As with any scientific work in Antarctica, each Anita mission came with a number of challenges, ranging from technology issues to poor weather and crew illnesses. During Anita’s third flight in 2014, Gorham almost died after being stricken by an unknown virus three days after arriving in Antarctica. (He had to be evacuated to New Zealand.) But despite a decade of hardships endured by Gorham and his colleagues, by 2016 Anita had yet to detect a single cosmic neutrino. As Gorham watched Anita rise into the blue that day in 2016, he was optimistic that the experiment might finally find its mark. But no luck. Now that the Anita team is wrapping up the data analysis from that flight, Gorham says it didn’t pick up any evidence of ultrahigh-energy neutrinos.

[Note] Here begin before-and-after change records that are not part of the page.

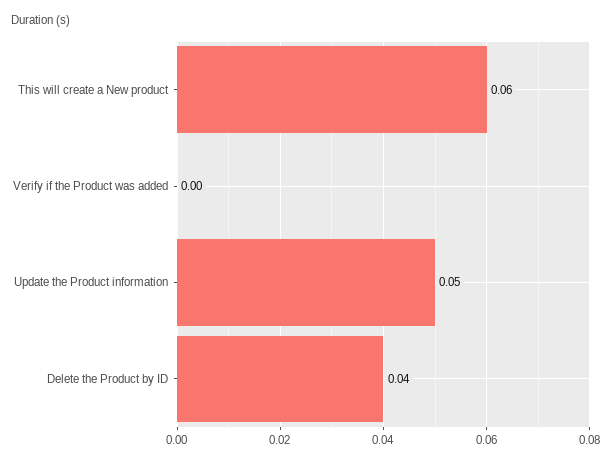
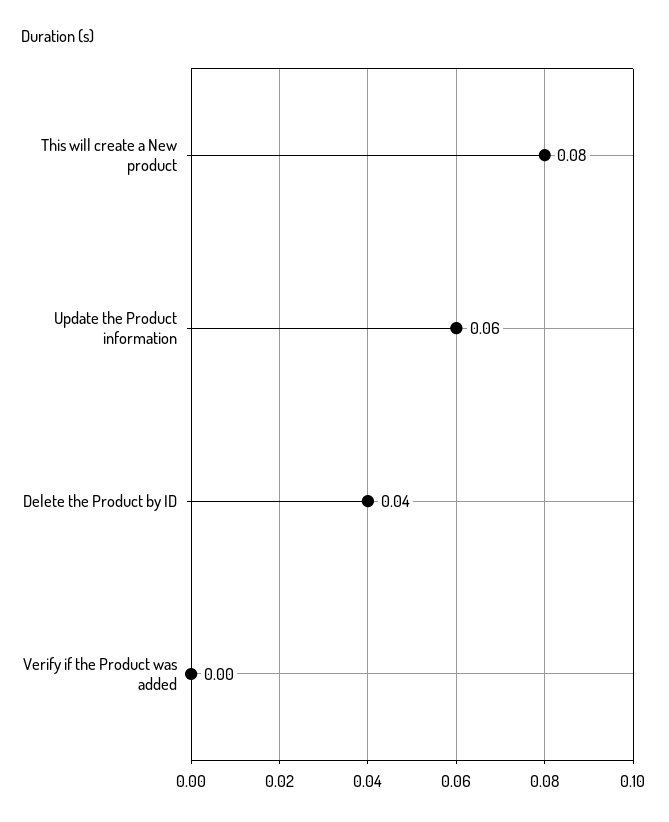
  {
-   "This will create a New product": 0.06,
+   "This will create a New product": 0.08,
    "Verify if the Product was added": 0,
-   "Update the Product information": 0.05,
+   "Update the Product information": 0.06,
    "Delete the Product by ID": 0.04
  }

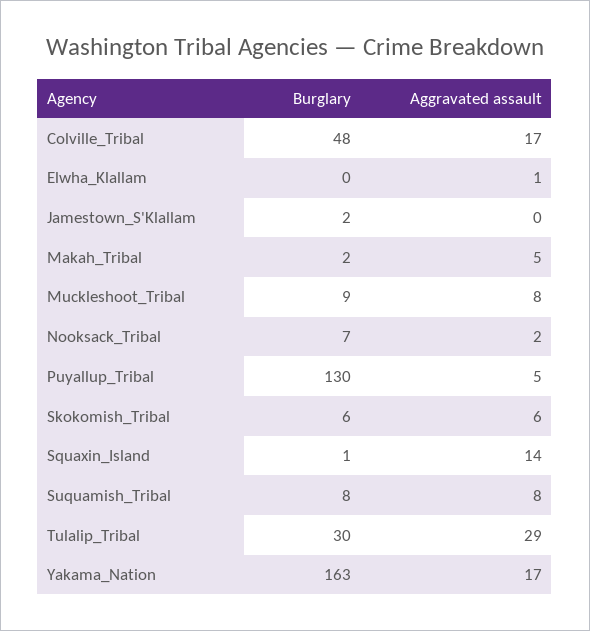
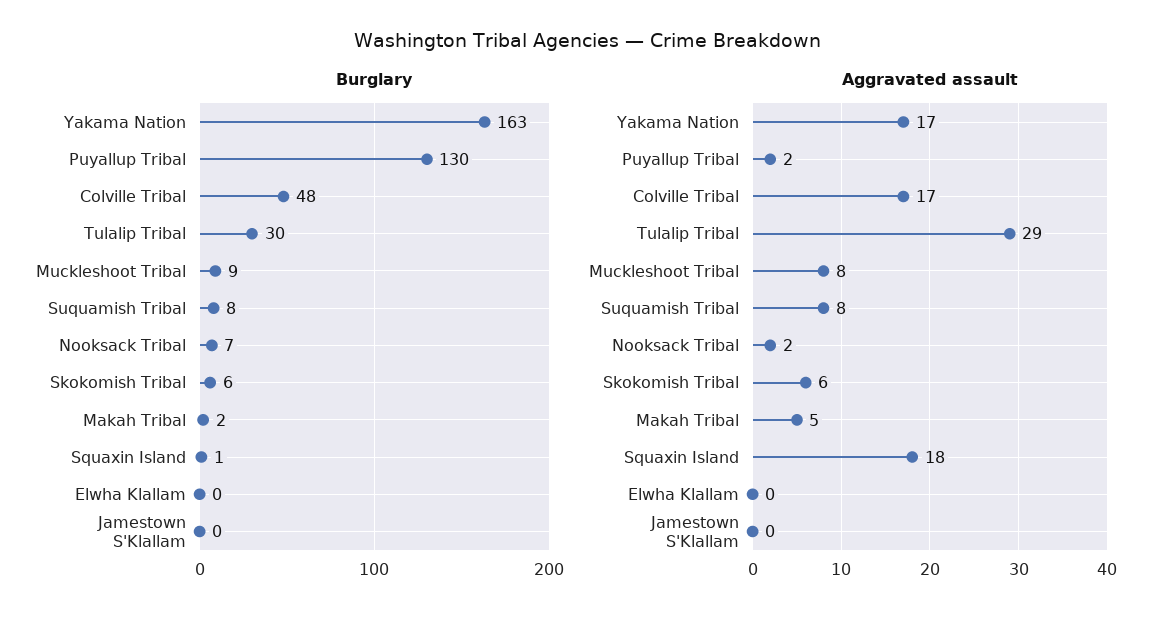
  {
    "Burglary": {
      "Colville_Tribal": 48,
      "Elwha_Klallam": 0,
-     "Jamestown_S'Klallam": 2,
+     "Jamestown_S'Klallam": 0,
      "Makah_Tribal": 2,
      "Muckleshoot_Tribal": 9,
      "Nooksack_Tribal": 7,
      "Puyallup_Tribal": 130,
      "Skokomish_Tribal": 6,
      "Squaxin_Island": 1,
      "Suquamish_Tribal": 8,
      "Tulalip_Tribal": 30,
      "Yakama_Nation": 163
    },
    "Aggravated assault": {
      "Colville_Tribal": 17,
-     "Elwha_Klallam": 1,
+     "Elwha_Klallam": 0,
      "Jamestown_S'Klallam": 0,
      "Makah_Tribal": 5,
      "Muckleshoot_Tribal": 8,
      "Nooksack_Tribal": 2,
-     "Puyallup_Tribal": 5,
+     "Puyallup_Tribal": 2,
      "Skokomish_Tribal": 6,
-     "Squaxin_Island": 14,
+     "Squaxin_Island": 18,
      "Suquamish_Tribal": 8,
      "Tulalip_Tribal": 29,
      "Yakama_Nation": 17
    }
  }

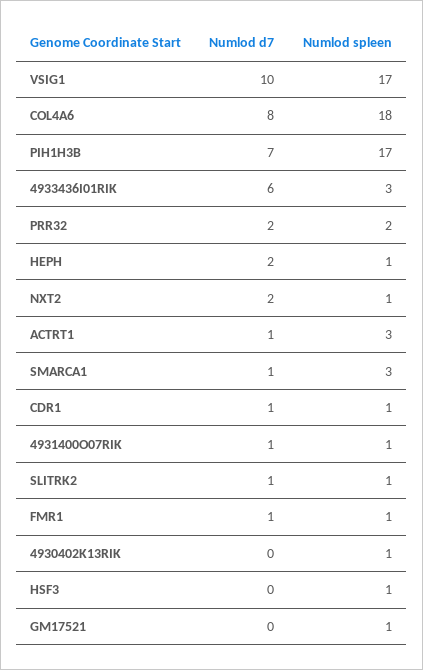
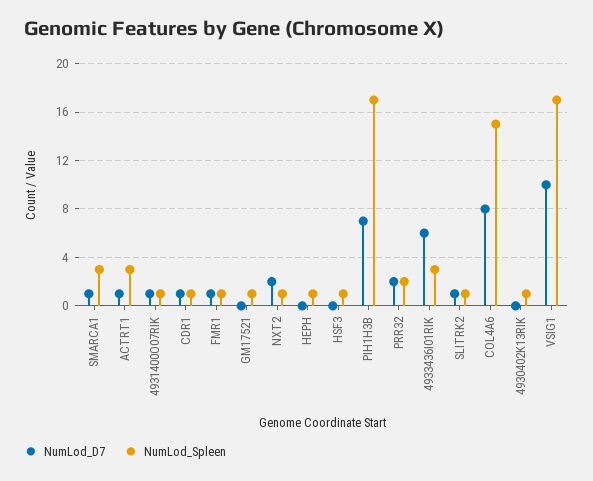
  {
    "Numlod d7": {
      "VSIG1": 10,
      "COL4A6": 8,
      "PIH1H3B": 7,
      "4933436I01RIK": 6,
      "PRR32": 2,
-     "HEPH": 2,
+     "HEPH": 0,
      "NXT2": 2,
      "ACTRT1": 1,
      "SMARCA1": 1,
      "CDR1": 1,
      "4931400O07RIK": 1,
      "SLITRK2": 1,
      "FMR1": 1,
      "4930402K13RIK": 0,
      "HSF3": 0,
      "GM17521": 0
    },
    "Numlod spleen": {
      "VSIG1": 17,
-     "COL4A6": 18,
+     "COL4A6": 15,
      "PIH1H3B": 17,
      "4933436I01RIK": 3,
      "PRR32": 2,
      "HEPH": 1,
      "NXT2": 1,
      "ACTRT1": 3,
      "SMARCA1": 3,
      "CDR1": 1,
      "4931400O07RIK": 1,
      "SLITRK2": 1,
      "FMR1": 1,
      "4930402K13RIK": 1,
      "HSF3": 1,
      "GM17521": 1
    }
  }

But taking to the skies isn’t the only way to go neutrino hunting in Antarctica. Just a few miles from where Anita came crashing back to Earth near the South Pole, a network of detectors buried deep in the ice has kept an around-the-clock lookout for the elusive particle for the last decade. Known as IceCube, the experiment became the first to ever detect cosmic neutrinos in 2013. Only a year after Anita’s last mission, it was the first to trace one of the particles to its origin: a galaxy over 4 billion light years away.
Now, physicists are working on next-generation versions of Anita and IceCube that will not only find more cosmic neutrinos, but trace them to their sources on the other side of the universe. Together, they will usher in the era of neutrino astronomy, an entirely new way to study the most extreme phenomena in the cosmos.
Ghostbusters
Neutrinos are everywhere. At any given time, there are trillions of these nearly massless particles passing through your body at the speed of light. Given their abundance, you’d expect that detecting them would be about as challenging as catching fish in a barrel. But neutrinos are the ghosts of the subatomic world. They pass through solid material like sunlight streaming through a window. On occasion, they do interact with other matter, but these instances are incredibly rare. Consider this: Even though any given human encounters quadrillions of neutrinos per day, over the course of their lifetime only a single neutrino will interact with one of the billions of atoms in their body. The challenge for physicists is to figure out how to detect these rare interactions so the neutrinos can be studied.
Neutrinos are produced whenever the nuclei of radioactive elements break down. This means that the Earth’s atmosphere, nuclear reactors, and even bananas are all neutrino factories. But not all neutrinos are created equal—some have vastly more energy than others. At the low-energy end of the spectrum are neutrinos produced by our sun, which constitute the vast majority of natural neutrinos streaming through the Earth. At the other end are ultrahigh-energy cosmic neutrinos like the kind created around the supermassive blackholes in the turbulent hearts of so-called active galactic nuclei. These have around a billion times more energy than solar neutrinos.